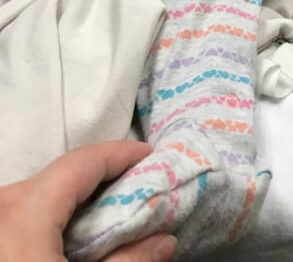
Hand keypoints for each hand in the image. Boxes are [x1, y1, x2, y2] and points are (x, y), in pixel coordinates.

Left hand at [0, 141, 175, 261]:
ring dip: (79, 201)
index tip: (153, 157)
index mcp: (25, 208)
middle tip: (141, 190)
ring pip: (42, 194)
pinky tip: (74, 235)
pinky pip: (23, 212)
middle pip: (64, 176)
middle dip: (105, 180)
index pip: (84, 162)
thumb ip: (128, 261)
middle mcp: (3, 203)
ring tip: (111, 217)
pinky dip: (54, 216)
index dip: (124, 154)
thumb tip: (164, 240)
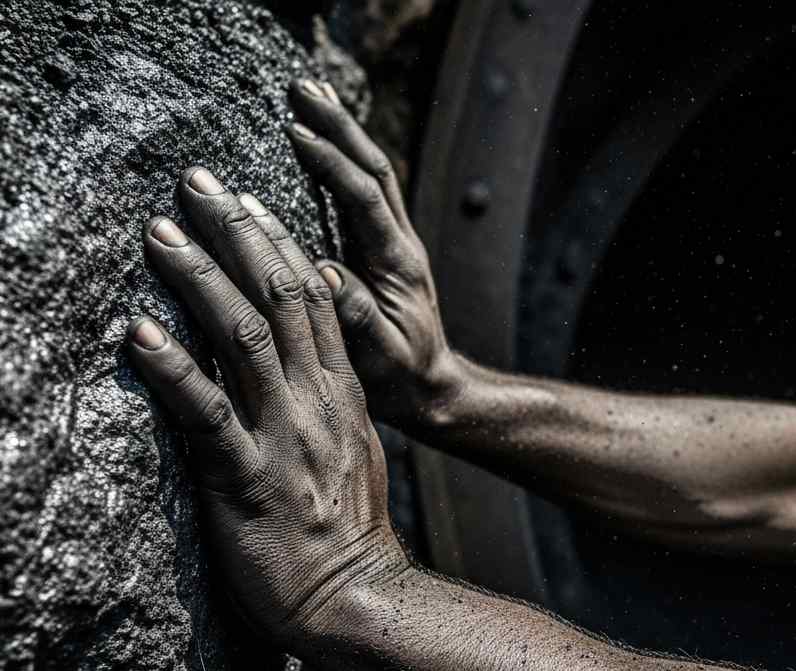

══════════

* _WHAT THE TASK REQUIRES_: Everything in the records above must be restated verbatim, save for the pictures.

* _RESULT OF THE EXERCISE_:
Hand keypoints for each hand in the image. Boxes are [x1, y1, x2, y2] and points are (x, y), in pixel coordinates.

Left hand at [0, 141, 175, 261]:
ring dip: (79, 201)
index tip: (153, 157)
index mcp: (25, 208)
middle tip: (141, 190)
ring pip: (42, 194)
pinky tip: (74, 235)
pinky pip: (23, 212)
middle pip: (64, 176)
middle dip: (105, 180)
index pip: (84, 162)
thumb ip: (128, 261)
middle mcp: (3, 203)
ring tip: (111, 217)
pinky dip: (54, 216)
index dip: (124, 154)
thumb tip: (164, 240)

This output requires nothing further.